Edith Piaf no solo es la voz más icónica de Francia, sino el símbolo máximo de la resiliencia. Su vida parece sacada de una novela trágica, marcada por la miseria extrema, el éxito mundial y un temperamento inquebrantable.
Nacida como Édith Giovanna Gassion en 1915, en el barrio obrero de Belleville. La leyenda cuenta que nació bajo un farol en la calle, aunque los registros dicen que fue en el hospital local. Hija de un acróbata de circo y una cantante ambulante, pasó su infancia en la precariedad absoluta e incluso vivió en un burdel regentado por su abuela, donde las mujeres del lugar la cuidaron.

A los 15 años comenzó a cantar en las calles de París para sobrevivir. En 1935, el dueño de un cabaret, Louis Leplée, la escuchó y quedó impactado por su voz desgarradora y su pequeña estatura (1,47 m). Él fue quien la apodó "La Môme Piaf" y la introdujo en los escenarios profesionales, vistiéndola siempre de negro, lo que se convertiría en su sello personal.
A pesar de tragedias personales —como la muerte de su única hija a los dos años y el asesinato de su mentor Leplée—, su carrera despegó de forma imparable.
Fue una de las cantantes francesas más célebres del siglo XX. Con su destacada personalidad, inspiró a numerosos compositores y fue la mentora de jóvenes artistas que alcanzaron fama internacional. También se destacó como actriz de cine y teatro, participando en numerosas películas y obras de teatro a lo largo de su carrera artística.

Durante la Segunda Guerra Mundial, ayudó a prisioneros franceses a escapar de campos nazis usando fotos de identidad falsas. Tras la guerra, conquistó Estados Unidos y se volvió una estrella internacional.
En 1945, escribe la letra de “La vie en rose”, su canción más célebre
En 1947 conoció al boxeador Marcel Cerdan, el gran amor de su vida. Su muerte en un accidente aéreo en 1949 sumergió a Piaf en una profunda depresión y adicción a la morfina, de la cual nunca se recuperó del todo. A él le dedicó la inmortal “Hymne à l'amour”
En 1950, en Paris, compartió escenario Atahualpa Yupanqui una figura central en la tradición de la música folclórica argentina.

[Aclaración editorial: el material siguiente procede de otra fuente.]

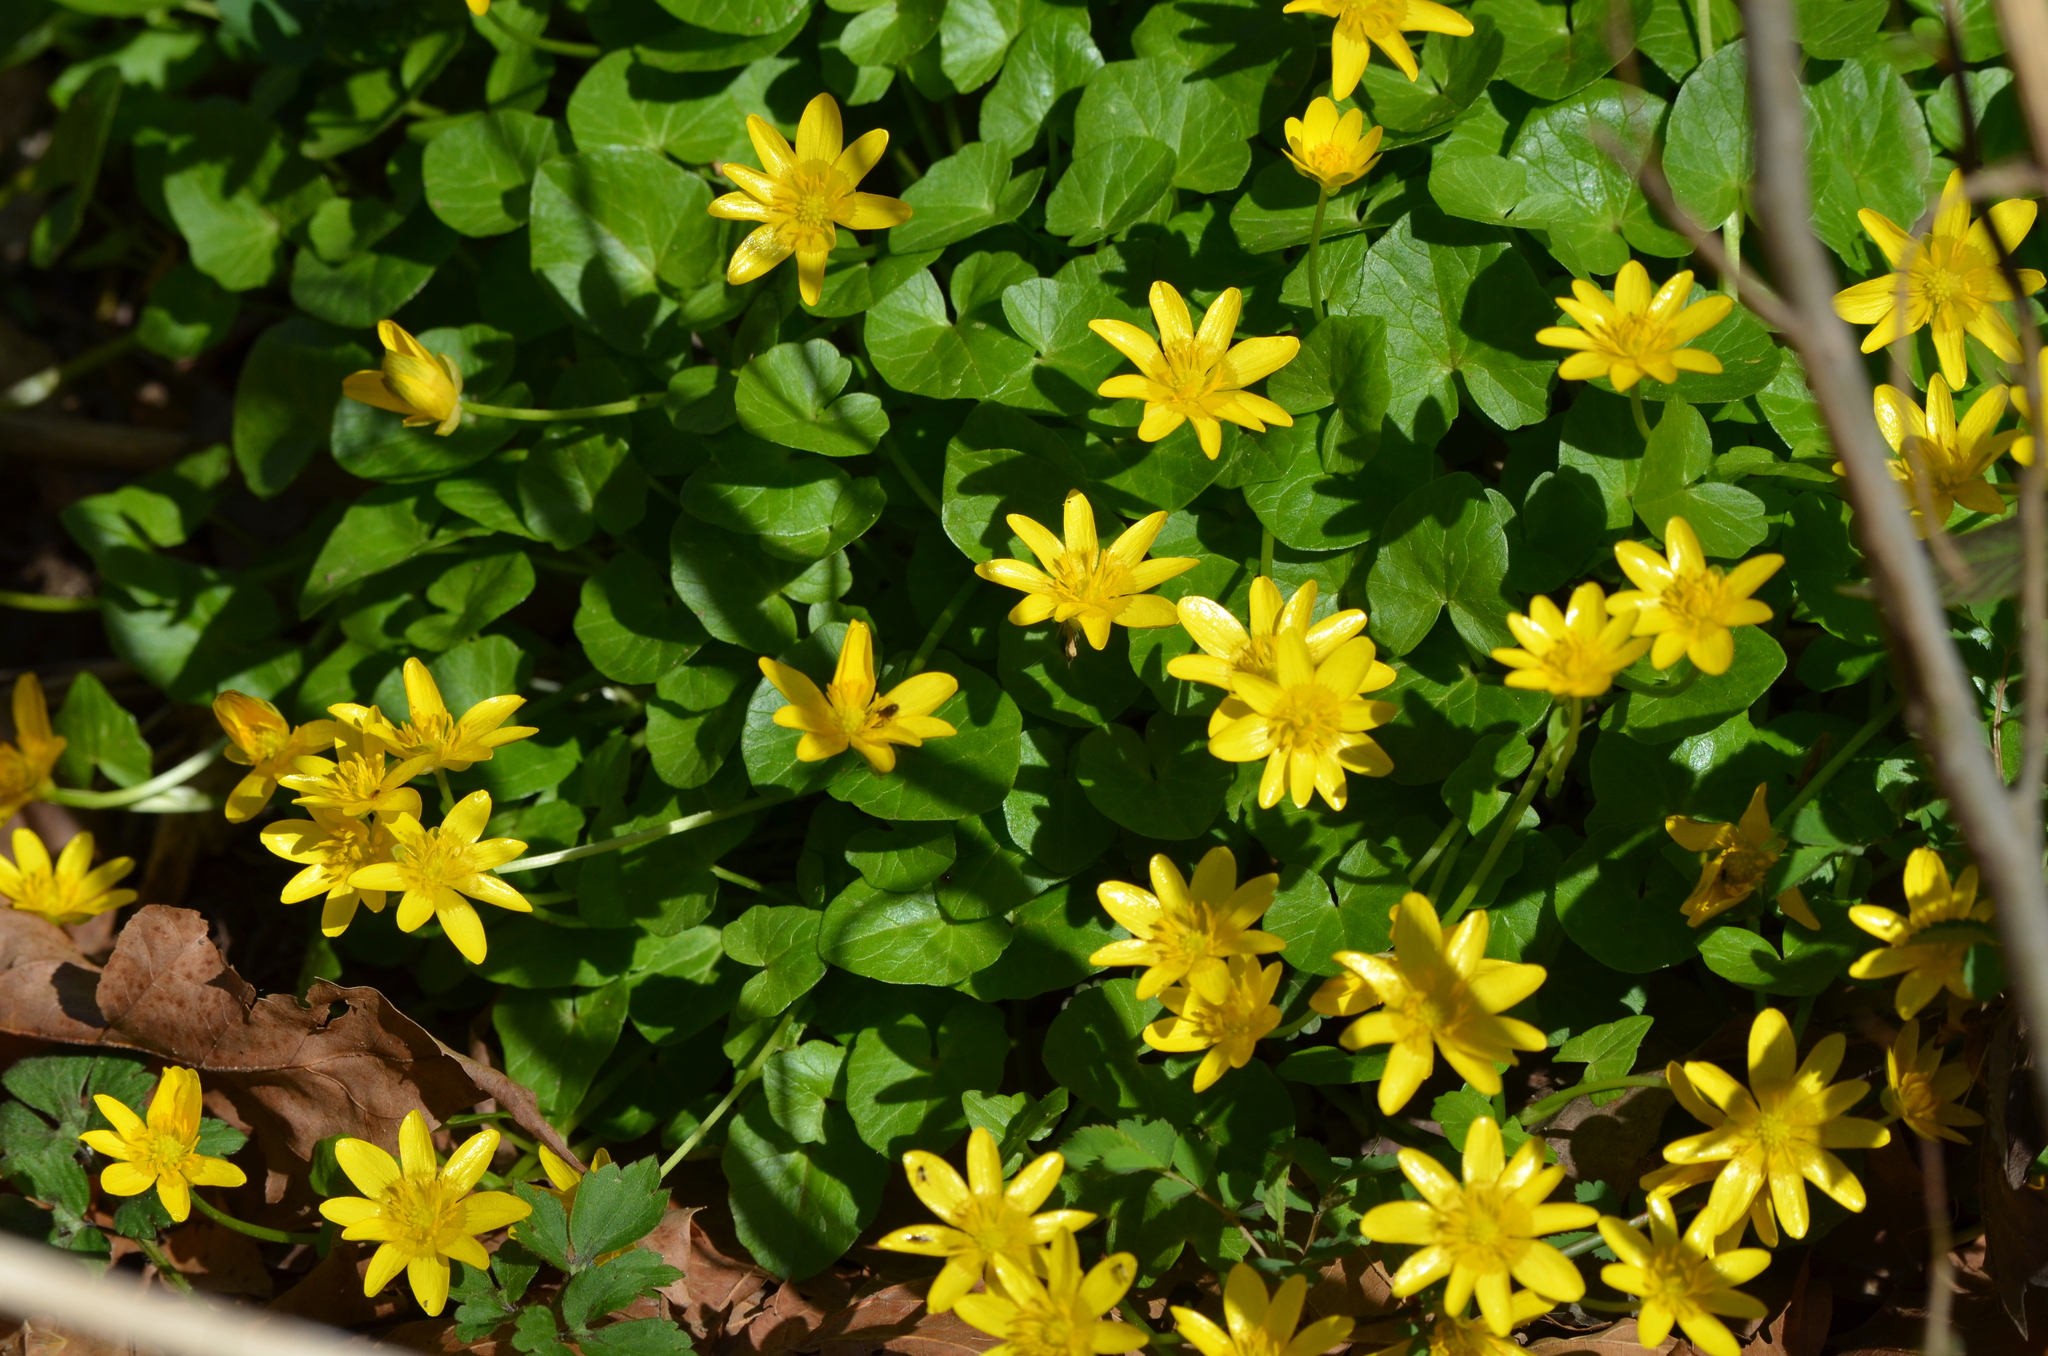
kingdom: Plantae
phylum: Tracheophyta
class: Magnoliopsida
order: Ranunculales
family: Ranunculaceae
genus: Ficaria
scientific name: Ficaria verna
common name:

Hacia el final de su vida, Piaf estaba físicamente agotada pero su espíritu seguía intacto. En 1960, casi sin fuerzas para mantenerse en pie, estrenó "Non, je ne regrette rien", una declaración de principios sobre su vida turbulenta: no se arrepentía de nada, ni del bien ni del mal.
Murió en 1963 a los 47 años. Su entierro en el cementerio de Père-Lachaise detuvo el tráfico de París; miles de personas salieron a las calles para despedir a la mujer que le puso voz al dolor y a la esperanza de un país entero.
SU ESCULTURA EN PARIS
Para honrar su memoria, en el corazón de su natal distrito 20, se alza una escultura de bronce en la Place Edith-Piaf. Obra de la artista Lisbeth Delisle e inaugurada en 2003, la estatua no busca la pose perfecta, sino la emoción pura. Muestra a "La Môme" con los brazos elevados hacia el cielo, en un gesto que evoca tanto su entrega desgarradora al cantar como su vulnerabilidad. Es una parada obligatoria en París para sentir la fuerza de la mujer que, naciendo en la calle, se convirtió en leyenda.